Prompt: Reproduce precisely the lines of the listing below, starting with the line that contains "that’s hard to" and stopping after the line that contains "casserole form! So, grab"; include nothing else.

Dataset excerpts:
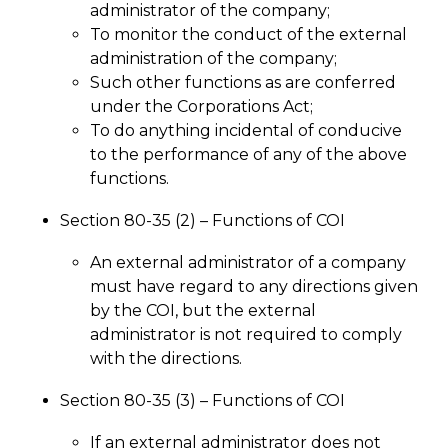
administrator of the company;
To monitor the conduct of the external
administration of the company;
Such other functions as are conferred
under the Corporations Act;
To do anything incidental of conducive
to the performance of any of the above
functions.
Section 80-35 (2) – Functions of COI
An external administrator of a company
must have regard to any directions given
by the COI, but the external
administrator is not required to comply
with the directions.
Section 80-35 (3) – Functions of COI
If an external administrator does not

==

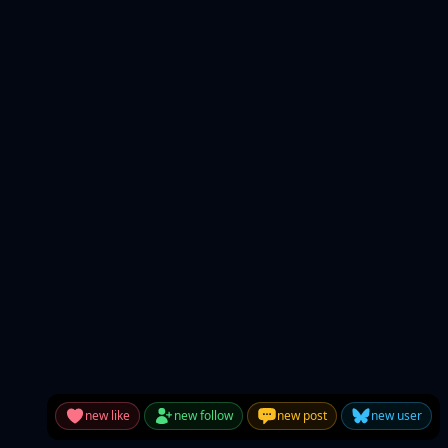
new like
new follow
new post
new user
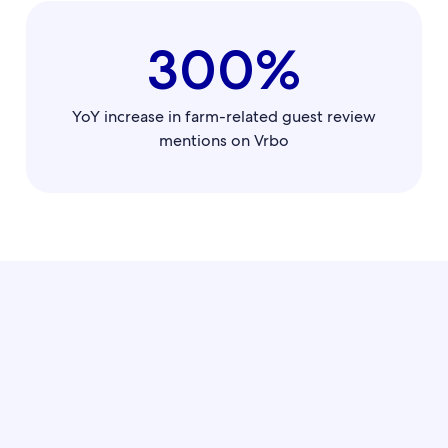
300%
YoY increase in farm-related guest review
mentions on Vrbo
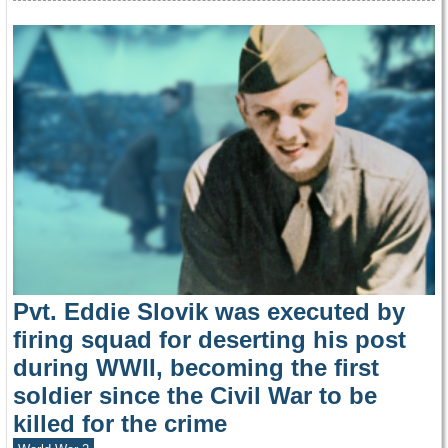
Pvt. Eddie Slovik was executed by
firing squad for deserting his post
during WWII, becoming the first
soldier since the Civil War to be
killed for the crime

* * *

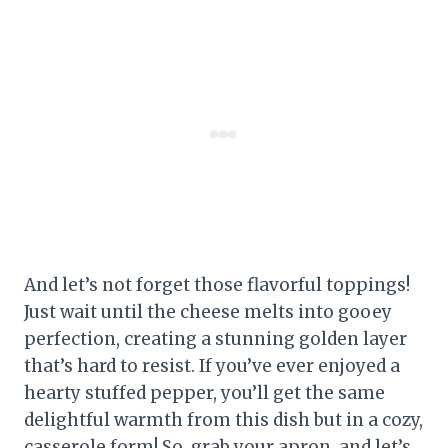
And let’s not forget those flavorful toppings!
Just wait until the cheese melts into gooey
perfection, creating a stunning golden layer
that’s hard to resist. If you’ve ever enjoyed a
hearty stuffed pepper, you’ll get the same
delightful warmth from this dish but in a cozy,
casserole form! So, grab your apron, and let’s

Problem solution:
that’s hard to resist. If you’ve ever enjoyed a
hearty stuffed pepper, you’ll get the same
delightful warmth from this dish but in a cozy,
casserole form! So, grab your apron, and let’s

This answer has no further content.